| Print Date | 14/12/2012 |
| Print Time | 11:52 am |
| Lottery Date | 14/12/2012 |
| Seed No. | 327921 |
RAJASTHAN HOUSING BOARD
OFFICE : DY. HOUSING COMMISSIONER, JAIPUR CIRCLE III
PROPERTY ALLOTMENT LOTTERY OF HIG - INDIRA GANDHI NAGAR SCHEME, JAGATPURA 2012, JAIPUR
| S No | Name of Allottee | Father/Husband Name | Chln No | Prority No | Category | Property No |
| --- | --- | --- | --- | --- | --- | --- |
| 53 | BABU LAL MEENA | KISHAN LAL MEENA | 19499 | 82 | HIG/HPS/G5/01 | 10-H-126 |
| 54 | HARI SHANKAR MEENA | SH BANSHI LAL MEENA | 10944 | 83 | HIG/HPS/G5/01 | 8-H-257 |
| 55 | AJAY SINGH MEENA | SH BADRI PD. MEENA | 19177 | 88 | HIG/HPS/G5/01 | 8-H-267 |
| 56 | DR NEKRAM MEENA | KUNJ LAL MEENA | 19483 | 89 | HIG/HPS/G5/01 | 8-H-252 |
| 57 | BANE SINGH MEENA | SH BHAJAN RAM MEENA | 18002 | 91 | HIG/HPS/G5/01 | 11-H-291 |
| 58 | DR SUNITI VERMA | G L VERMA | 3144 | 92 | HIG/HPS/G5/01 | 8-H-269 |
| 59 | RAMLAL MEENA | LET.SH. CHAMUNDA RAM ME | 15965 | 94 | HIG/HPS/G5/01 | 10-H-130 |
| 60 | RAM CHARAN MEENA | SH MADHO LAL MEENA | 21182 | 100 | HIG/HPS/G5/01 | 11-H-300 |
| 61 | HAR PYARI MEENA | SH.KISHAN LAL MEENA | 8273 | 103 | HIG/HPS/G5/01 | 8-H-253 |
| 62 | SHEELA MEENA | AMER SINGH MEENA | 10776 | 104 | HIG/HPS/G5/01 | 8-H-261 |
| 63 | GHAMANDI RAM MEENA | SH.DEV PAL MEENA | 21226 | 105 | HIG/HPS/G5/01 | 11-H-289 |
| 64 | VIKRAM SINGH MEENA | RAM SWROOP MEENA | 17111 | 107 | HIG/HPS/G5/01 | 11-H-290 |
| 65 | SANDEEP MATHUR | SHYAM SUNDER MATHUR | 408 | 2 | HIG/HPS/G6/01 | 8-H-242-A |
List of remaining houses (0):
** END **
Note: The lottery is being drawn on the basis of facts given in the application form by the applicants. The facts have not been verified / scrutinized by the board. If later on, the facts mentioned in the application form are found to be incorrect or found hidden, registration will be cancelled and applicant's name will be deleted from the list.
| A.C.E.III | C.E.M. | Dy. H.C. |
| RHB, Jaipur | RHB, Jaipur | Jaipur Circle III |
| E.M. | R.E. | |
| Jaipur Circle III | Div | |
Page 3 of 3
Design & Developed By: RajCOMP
^^^^
* _REQUIRED ACTION_: The task calls for all lines in the entries that hold "MEENA".

* _RESPONSE BOX_:
| 53 | BABU LAL MEENA | KISHAN LAL MEENA | 19499 | 82 | HIG/HPS/G5/01 | 10-H-126 |
| 54 | HARI SHANKAR MEENA | SH BANSHI LAL MEENA | 10944 | 83 | HIG/HPS/G5/01 | 8-H-257 |
| 55 | AJAY SINGH MEENA | SH BADRI PD. MEENA | 19177 | 88 | HIG/HPS/G5/01 | 8-H-267 |
| 56 | DR NEKRAM MEENA | KUNJ LAL MEENA | 19483 | 89 | HIG/HPS/G5/01 | 8-H-252 |
| 57 | BANE SINGH MEENA | SH BHAJAN RAM MEENA | 18002 | 91 | HIG/HPS/G5/01 | 11-H-291 |
| 59 | RAMLAL MEENA | LET.SH. CHAMUNDA RAM ME | 15965 | 94 | HIG/HPS/G5/01 | 10-H-130 |
| 60 | RAM CHARAN MEENA | SH MADHO LAL MEENA | 21182 | 100 | HIG/HPS/G5/01 | 11-H-300 |
| 61 | HAR PYARI MEENA | SH.KISHAN LAL MEENA | 8273 | 103 | HIG/HPS/G5/01 | 8-H-253 |
| 62 | SHEELA MEENA | AMER SINGH MEENA | 10776 | 104 | HIG/HPS/G5/01 | 8-H-261 |
| 63 | GHAMANDI RAM MEENA | SH.DEV PAL MEENA | 21226 | 105 | HIG/HPS/G5/01 | 11-H-289 |
| 64 | VIKRAM SINGH MEENA | RAM SWROOP MEENA | 17111 | 107 | HIG/HPS/G5/01 | 11-H-290 |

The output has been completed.